Hot on the heels of last week’s rejection by competitors and the ACCC of Andrew Forrest’s idea that Australia’s big producers get together to restrict production and drive iron ore prices higher comes news that iron ore is tanking again.
On Friday, futures on the Dalian exchange were absolutely hammered at one stage with May down 26 at 406 and September off 15 at 416. But they staged a rally late in the day to finish at 417 and 421 respectively.
That saved iron ore in US futures trade from closing at a new multiyear low. But the June 62% Fe CFR China (TSI) Swap Futures, still managed to fall back under $52 at tonne. Just. But the close at $51.99 and the expectation that prices will continue to fall as the big players still push for market share is putting further downward pressure on iron ore.
For a change though, that won’t hurt Joe Hockey’s budget position.

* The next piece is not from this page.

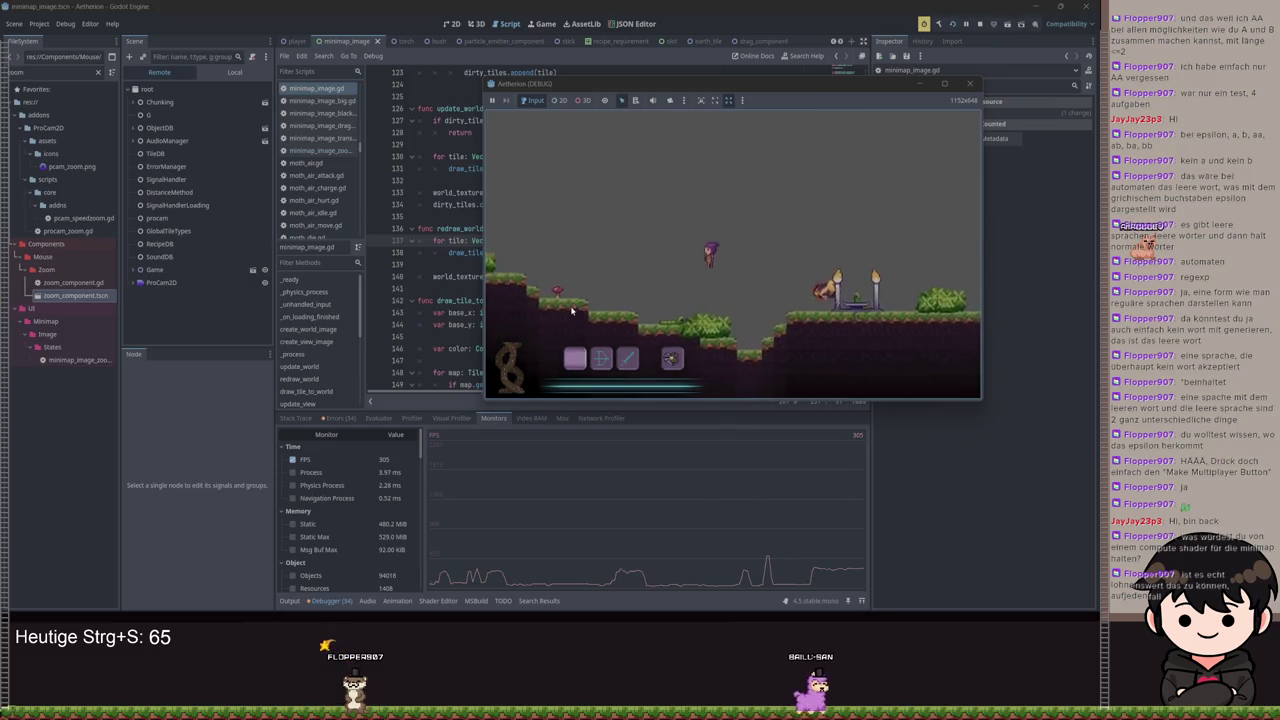
key(a)
key(a)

That’s because it appears Treasury has already assumed a price of $50 a tonne.
The question for iron ore traders, our miners and increasingly bond holders and the miners bankers is just how far will iron ore fall.
Fortescue Metals has already underperformed the ASX in the past year and its downtrend looks like it might be re-emerging once again. So the news that iron ore is falling again is likely to place more pressure on FMG and other monoline Australian iron ore miners’ share prices.